There are two venues for this visit. We will spend the morning at the Scottish National Gallery of Modern Art to look at an outstanding collection of her late works before continuing after lunch to the Fruitmarket Gallery where there is a suite of 220 drawings and writings.
The visit will be led by OCA tutors Jane Mitchell and Olivia Irvine and places are free to OCA students.To book please email enquiries@oca-uk.com
Image Credit: Cell: Qui es-tu?, Lousie Bourgeois, Photo by CEA from flickr used under a Creative Commons Licence


Posted by author: Joanne

4 thoughts on “Scotland Study Visit: Louise Bourgeois

  • Having seen the collection at the gallery of Modern Art I would thoroughly recommend this study trip. We have chosen a Saturday to give those who can rarely come to study trips a chance. I am hoping to attend a curator’s talk at the Fruitmarket next week to further inform myself of her work. It should be a provocative and lively study visit. We are going to do it a bit differently, but you will have to come along to find out how.
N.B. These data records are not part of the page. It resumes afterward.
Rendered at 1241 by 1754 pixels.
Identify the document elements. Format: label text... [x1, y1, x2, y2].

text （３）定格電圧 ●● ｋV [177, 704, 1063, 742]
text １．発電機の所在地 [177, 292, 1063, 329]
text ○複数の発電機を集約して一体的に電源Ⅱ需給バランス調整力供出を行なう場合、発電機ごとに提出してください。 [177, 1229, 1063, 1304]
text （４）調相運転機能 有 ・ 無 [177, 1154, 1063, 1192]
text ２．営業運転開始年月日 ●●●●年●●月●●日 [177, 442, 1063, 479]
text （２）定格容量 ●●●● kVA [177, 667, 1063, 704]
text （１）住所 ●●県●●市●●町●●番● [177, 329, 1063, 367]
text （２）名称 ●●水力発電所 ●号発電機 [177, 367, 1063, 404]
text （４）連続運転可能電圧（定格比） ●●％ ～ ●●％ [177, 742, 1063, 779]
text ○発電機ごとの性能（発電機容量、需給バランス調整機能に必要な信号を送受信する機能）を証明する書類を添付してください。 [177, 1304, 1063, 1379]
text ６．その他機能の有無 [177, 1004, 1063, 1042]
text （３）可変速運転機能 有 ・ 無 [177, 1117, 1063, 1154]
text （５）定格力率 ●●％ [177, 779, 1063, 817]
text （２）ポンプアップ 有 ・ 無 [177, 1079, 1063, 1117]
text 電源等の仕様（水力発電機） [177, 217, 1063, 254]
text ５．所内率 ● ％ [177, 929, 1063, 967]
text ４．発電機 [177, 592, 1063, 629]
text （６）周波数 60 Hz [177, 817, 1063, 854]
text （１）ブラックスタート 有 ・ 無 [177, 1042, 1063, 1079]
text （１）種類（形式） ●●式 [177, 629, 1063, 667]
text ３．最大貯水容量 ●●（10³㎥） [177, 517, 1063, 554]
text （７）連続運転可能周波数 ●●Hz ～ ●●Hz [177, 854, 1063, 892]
  • I attended the talk at the Fruitmarket. It was a conversation between the curator and the director. What came across was something of Bourgois’s self obsession and how she liked to play with people- string them along. I’m not sure i would have liked to meet her! I found the overt psychology fascinating. It’s not an area many people, let alone artists, feel comfortable with. Certainly it has not always been considered fashionable to navel gaze so much. The other thing that stuck with me was actually seeing the large prints done by the hand of a ninety something year old. The quality of line was both assured and hesitant.